Perkawinan dua gaya tersebut, kata Ayu saat ditemui di Jakarta, Selasa, menjadi sesuatu yang baru menyusul mulai merebaknya penggunaan furnitur bergaya Skandinavia di Indonesia.
"Kalau dilihat sekarang kan di produk furnitur yang masuk ke Indonesia baru-baru ini lagi terpengaruh banyak dengan gaya Skandinavia. Tapi orang-orang juga kreatif, sehingga ada juga yang mengkombinasikannya dengan gaya yang lebih Islami, semisal unsur-unsur Maroko di dalamnya," kata Ayu.
Ayu menekankan pemilihan warna menjadi fase penting untuk menentukan keberhasilan perpaduan gaya Islami ala Maroko dengan furnitur Skandinavia.
"Kuncinya itu dengan mendistilasi warnanya, membuatnya menjadi lebih sederhana, sehingga kita tidak mentah-mentah menggunakan gaya Maroko itu tadi," katanya.
Menurut Ayu, unsur-unsur Maroko lebih banyak menggunakan warna yang cenderung gemerlap dan glamor, sedangkan Skandinavia lebih cenderung kasual dan minimalis.
"Jadi kita ambil ragam hiasnya saja. Misalkan pattern Maroko itu kita ambil, tapi warnanya lebih disederhanakan, pakai putih saja, "Gaya Maroko itu kan banyak aksen bintang-bintangnya, itu kita pakaikan warna putih saja kemudian dikombinasikan dengan furnitur Skandinavia, jadi menghasilkan sesuatu yang baru," katanya.
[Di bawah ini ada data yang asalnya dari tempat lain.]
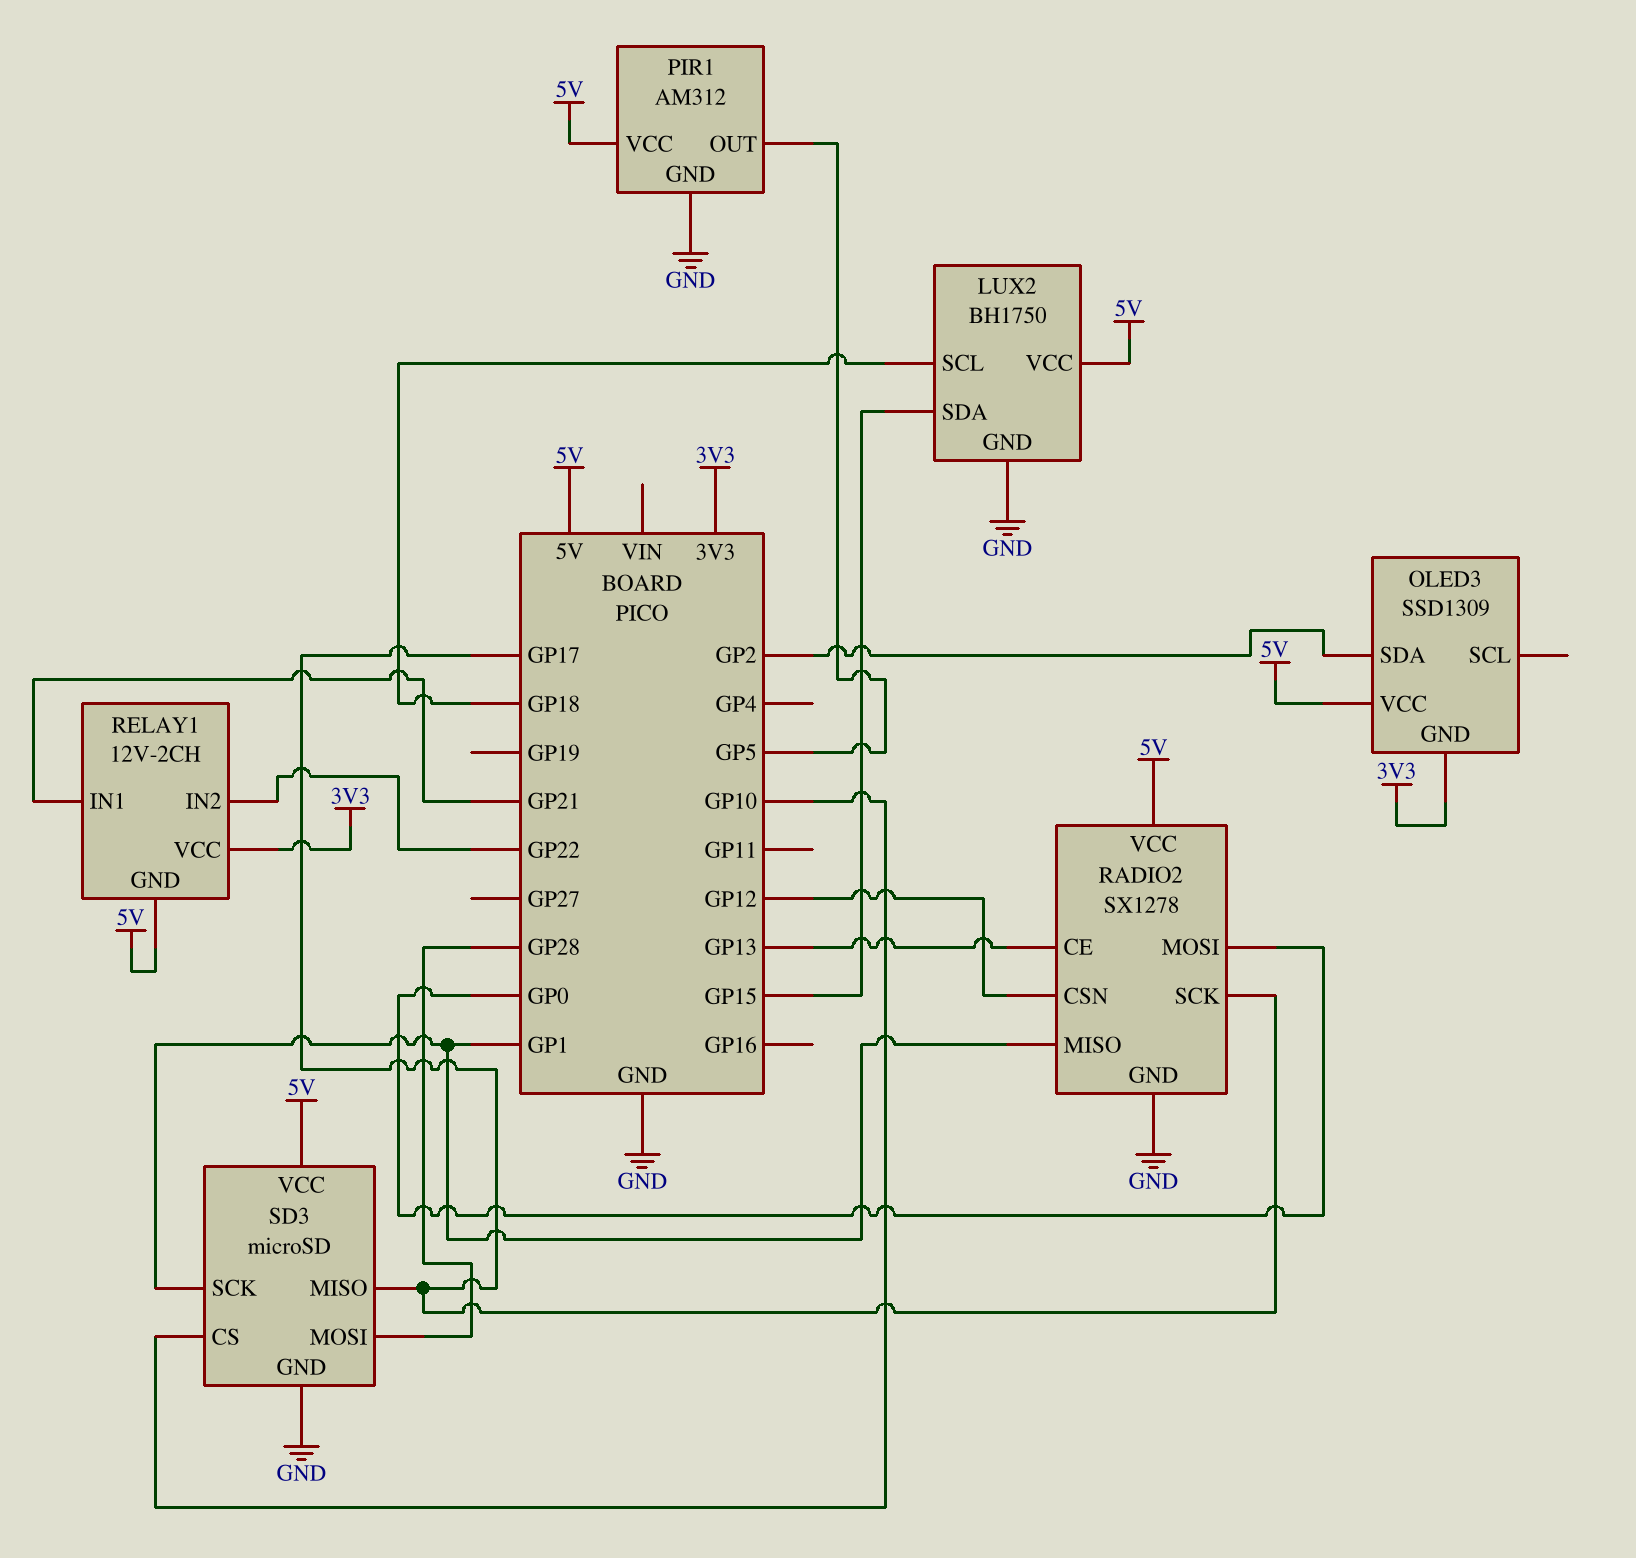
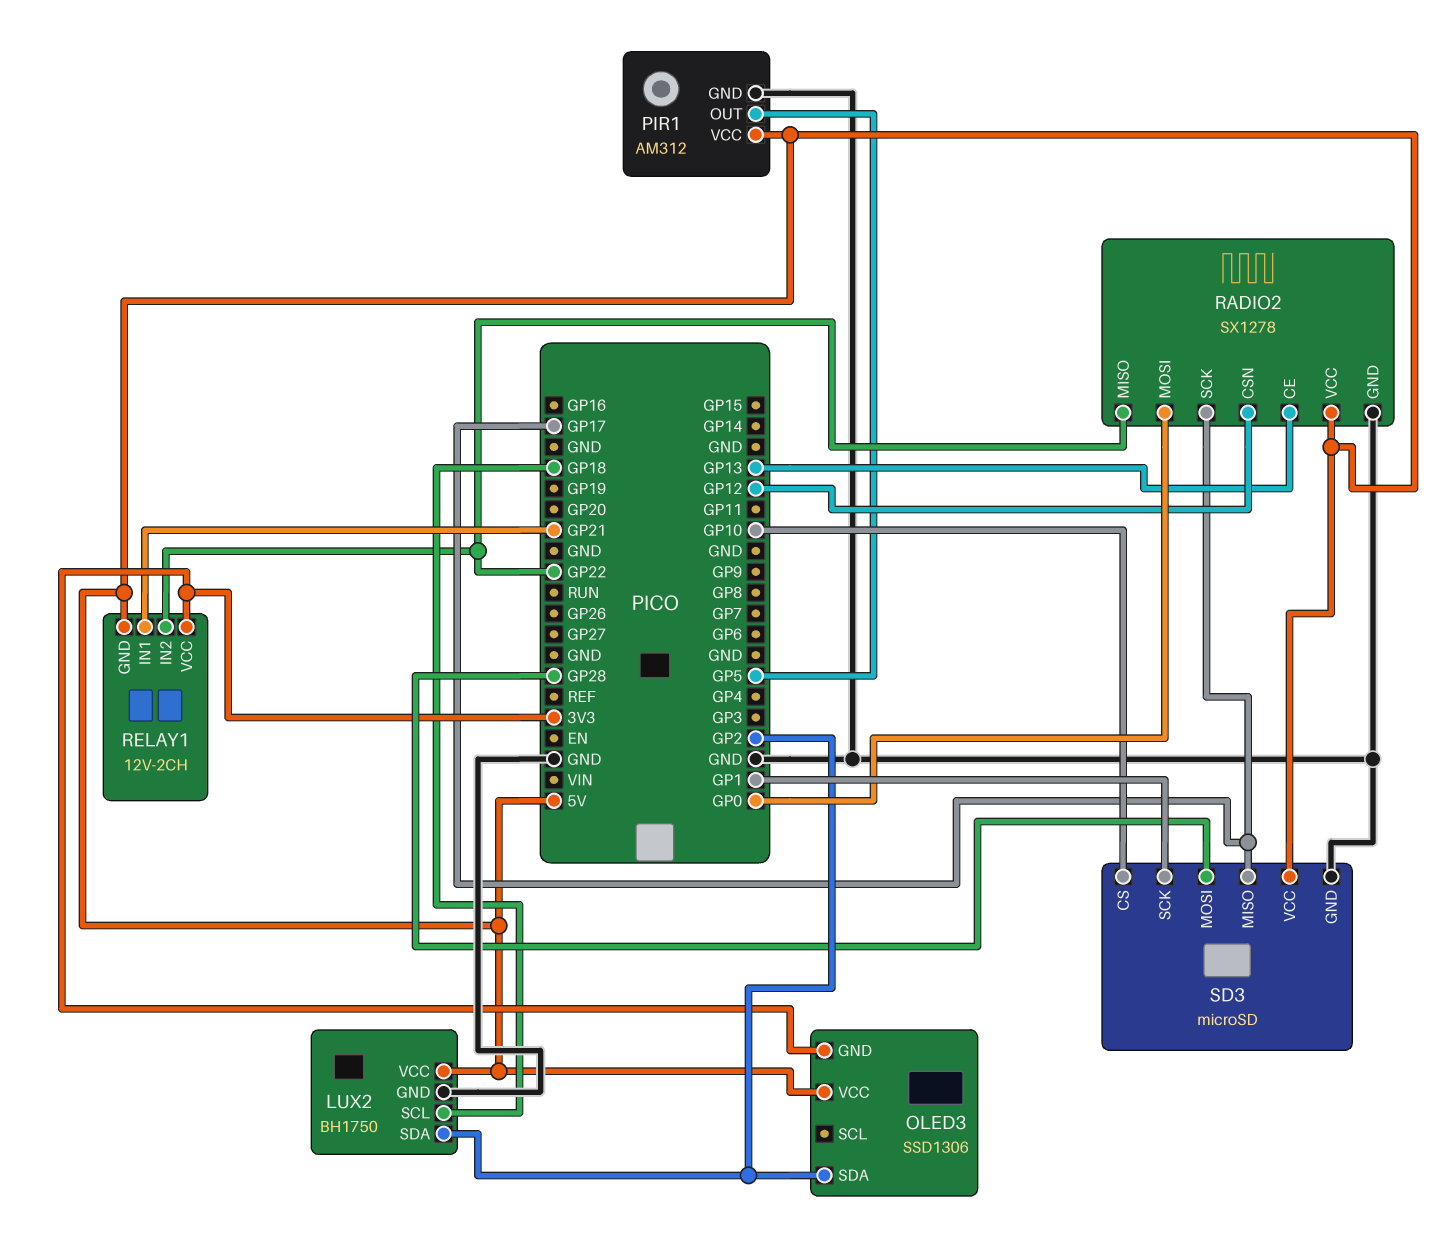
LUX2 pin SDA: GP15 -> GP2
OLED3: SSD1309 -> SSD1306
RADIO2 pin MISO: GP1 -> GP22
Penggunaan warna yang lebih sederhana dari aksen-aksen bergaya Maroko maupun Timur Tengah yang dikombinasikan dengan furnitur gaya Skandinavia nantinya akan menghasilkan desain interior ruangan yang santai namun tidak kehilangan selera Islami yang ingin dihadirkan demi melewatkan Bulan Ramadhan dan musim Hari Raya Idul Fitri.